What you will do -
From the records below, transcribe only the lines running from the one with "ring pip: (810, 404)" through the one with "thumb mcp: (226, 187)". Keep both of those end lines.

(Stored data entries)
***

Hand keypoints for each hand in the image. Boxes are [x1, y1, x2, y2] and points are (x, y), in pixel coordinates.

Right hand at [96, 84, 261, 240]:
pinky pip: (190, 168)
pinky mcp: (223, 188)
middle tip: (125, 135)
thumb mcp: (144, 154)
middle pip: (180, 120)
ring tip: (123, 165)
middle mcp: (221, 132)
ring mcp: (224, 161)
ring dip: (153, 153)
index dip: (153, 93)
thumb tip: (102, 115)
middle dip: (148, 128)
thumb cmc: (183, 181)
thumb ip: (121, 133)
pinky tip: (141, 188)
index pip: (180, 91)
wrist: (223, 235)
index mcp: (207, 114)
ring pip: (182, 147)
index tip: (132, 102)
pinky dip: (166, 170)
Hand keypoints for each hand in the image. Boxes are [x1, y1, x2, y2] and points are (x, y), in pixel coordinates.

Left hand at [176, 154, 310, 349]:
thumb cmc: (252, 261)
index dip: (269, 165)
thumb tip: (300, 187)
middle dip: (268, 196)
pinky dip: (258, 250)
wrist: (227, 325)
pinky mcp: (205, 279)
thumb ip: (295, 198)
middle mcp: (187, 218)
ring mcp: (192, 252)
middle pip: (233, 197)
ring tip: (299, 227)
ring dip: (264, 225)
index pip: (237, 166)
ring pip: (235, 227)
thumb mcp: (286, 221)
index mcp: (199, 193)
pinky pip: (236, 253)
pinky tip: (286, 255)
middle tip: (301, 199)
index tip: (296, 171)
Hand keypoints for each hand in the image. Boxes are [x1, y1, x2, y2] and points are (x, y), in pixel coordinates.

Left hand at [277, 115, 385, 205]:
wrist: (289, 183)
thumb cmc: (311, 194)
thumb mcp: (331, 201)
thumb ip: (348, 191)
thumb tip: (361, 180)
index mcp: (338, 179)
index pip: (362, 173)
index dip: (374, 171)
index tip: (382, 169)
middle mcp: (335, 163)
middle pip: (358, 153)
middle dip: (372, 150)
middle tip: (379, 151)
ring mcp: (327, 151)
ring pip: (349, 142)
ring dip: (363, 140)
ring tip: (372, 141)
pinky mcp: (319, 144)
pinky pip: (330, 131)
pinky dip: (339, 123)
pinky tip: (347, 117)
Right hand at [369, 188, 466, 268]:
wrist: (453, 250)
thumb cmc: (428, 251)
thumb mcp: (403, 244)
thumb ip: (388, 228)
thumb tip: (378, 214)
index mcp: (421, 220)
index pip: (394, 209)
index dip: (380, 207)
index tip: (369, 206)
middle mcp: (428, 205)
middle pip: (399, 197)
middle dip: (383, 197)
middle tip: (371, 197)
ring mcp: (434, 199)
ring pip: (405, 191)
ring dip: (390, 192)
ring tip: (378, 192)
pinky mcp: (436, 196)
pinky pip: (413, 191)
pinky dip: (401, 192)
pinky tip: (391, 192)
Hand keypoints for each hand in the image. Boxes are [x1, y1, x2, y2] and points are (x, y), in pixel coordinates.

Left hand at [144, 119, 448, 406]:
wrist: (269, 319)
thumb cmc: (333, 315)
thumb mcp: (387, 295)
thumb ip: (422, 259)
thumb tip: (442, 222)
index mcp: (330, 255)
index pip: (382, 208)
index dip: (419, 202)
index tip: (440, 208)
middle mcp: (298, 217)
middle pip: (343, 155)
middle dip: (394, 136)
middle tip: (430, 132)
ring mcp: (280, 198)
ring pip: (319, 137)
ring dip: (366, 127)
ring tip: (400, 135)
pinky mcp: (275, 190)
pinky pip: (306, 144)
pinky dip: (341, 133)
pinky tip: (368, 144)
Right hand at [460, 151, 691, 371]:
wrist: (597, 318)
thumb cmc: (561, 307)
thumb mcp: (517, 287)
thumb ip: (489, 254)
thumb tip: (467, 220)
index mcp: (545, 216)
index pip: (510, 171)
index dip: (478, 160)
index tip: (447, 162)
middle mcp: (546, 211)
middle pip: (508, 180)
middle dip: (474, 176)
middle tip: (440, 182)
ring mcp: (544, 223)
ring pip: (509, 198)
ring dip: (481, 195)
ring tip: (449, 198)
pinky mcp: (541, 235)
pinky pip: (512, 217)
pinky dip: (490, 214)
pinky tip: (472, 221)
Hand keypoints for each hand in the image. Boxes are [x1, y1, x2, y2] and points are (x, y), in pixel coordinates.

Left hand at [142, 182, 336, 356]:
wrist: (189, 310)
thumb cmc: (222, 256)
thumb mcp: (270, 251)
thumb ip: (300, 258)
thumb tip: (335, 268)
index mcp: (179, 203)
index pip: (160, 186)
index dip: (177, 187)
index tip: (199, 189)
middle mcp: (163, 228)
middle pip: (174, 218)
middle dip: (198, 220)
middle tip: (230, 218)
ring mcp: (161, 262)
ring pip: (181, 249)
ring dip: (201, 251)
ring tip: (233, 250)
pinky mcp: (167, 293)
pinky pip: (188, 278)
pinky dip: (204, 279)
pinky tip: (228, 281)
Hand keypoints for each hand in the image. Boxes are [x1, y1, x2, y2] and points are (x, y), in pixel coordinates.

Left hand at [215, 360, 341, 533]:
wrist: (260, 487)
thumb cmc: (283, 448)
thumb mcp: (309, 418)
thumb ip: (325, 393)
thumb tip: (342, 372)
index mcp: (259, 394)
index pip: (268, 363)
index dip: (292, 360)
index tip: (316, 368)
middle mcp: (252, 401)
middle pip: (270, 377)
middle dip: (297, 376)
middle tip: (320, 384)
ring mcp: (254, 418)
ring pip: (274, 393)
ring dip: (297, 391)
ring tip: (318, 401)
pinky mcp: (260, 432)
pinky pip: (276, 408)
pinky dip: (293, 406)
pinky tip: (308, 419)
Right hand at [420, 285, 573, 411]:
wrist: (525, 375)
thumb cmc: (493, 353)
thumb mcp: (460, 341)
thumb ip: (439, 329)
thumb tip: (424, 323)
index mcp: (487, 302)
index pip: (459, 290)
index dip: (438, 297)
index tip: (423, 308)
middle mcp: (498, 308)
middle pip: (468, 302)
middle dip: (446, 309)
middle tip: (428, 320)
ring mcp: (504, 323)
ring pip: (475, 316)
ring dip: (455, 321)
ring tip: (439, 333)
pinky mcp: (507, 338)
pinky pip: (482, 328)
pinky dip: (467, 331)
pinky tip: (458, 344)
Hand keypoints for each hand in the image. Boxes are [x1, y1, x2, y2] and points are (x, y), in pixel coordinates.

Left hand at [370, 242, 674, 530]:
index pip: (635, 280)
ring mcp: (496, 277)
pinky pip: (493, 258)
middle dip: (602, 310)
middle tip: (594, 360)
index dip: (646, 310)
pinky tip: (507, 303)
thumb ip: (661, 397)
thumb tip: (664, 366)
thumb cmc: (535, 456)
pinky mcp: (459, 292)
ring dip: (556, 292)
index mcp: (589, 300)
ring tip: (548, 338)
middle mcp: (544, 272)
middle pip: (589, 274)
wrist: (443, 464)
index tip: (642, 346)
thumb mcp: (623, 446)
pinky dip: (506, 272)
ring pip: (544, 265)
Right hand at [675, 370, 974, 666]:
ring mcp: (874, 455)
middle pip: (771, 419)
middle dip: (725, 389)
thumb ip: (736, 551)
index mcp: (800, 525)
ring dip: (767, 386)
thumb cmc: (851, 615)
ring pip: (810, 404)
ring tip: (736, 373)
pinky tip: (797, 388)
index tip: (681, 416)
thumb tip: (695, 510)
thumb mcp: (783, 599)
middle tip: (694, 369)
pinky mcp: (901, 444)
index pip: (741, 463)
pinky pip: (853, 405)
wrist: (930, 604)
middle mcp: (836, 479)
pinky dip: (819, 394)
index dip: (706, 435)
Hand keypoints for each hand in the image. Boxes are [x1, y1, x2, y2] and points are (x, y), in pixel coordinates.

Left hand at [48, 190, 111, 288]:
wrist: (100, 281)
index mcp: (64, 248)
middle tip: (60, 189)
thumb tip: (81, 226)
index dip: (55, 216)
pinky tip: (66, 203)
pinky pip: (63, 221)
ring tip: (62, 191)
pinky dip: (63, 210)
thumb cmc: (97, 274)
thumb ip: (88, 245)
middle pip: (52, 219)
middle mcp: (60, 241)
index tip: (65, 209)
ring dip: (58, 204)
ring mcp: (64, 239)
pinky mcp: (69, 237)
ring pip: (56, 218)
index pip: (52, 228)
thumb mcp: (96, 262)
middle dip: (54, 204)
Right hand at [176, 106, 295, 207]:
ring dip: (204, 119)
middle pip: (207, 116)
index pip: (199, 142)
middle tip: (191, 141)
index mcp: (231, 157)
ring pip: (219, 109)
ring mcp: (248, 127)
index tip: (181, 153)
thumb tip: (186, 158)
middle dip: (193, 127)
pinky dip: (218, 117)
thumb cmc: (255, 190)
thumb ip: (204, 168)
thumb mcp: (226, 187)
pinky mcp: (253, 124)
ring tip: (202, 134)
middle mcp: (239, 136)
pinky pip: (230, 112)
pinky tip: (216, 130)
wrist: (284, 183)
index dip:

***

The completed task -
ring pip: (810, 404)
ring tip: (736, 373)
pinky tip: (797, 388)
index tip: (681, 416)
thumb tip: (695, 510)
thumb mcp: (783, 599)
middle tip: (694, 369)
pinky mcp: (901, 444)
index pip: (741, 463)
pinky pip: (853, 405)
wrist: (930, 604)
middle mcp: (836, 479)
pinky dip: (819, 394)
index dip: (706, 435)
Hand keypoints for each hand in the image. Boxes are [x1, y1, x2, y2] and points are (x, y), in pixel coordinates.

Left hand at [48, 190, 111, 288]:
wrist: (100, 281)
index mcp: (64, 248)
middle tip: (60, 189)
thumb tip: (81, 226)
index dip: (55, 216)
pinky tip: (66, 203)
pinky pip: (63, 221)
ring tip: (62, 191)
pinky dip: (63, 210)
thumb cmc: (97, 274)
thumb ip: (88, 245)
middle pip: (52, 219)
middle mcp: (60, 241)
index tip: (65, 209)
ring dip: (58, 204)
ring mcp: (64, 239)
pinky mcp: (69, 237)
ring pip: (56, 218)
index pip: (52, 228)
thumb mcp: (96, 262)
middle dip: (54, 204)
Right hand at [176, 106, 295, 207]:
ring dip: (204, 119)
middle pip: (207, 116)
index pip: (199, 142)
middle tip: (191, 141)
index mcp: (231, 157)
ring pip: (219, 109)
ring mcp: (248, 127)
index tip: (181, 153)
thumb tip: (186, 158)
middle dip: (193, 127)
pinky dip: (218, 117)
thumb cmc: (255, 190)
thumb ip: (204, 168)
thumb mcp: (226, 187)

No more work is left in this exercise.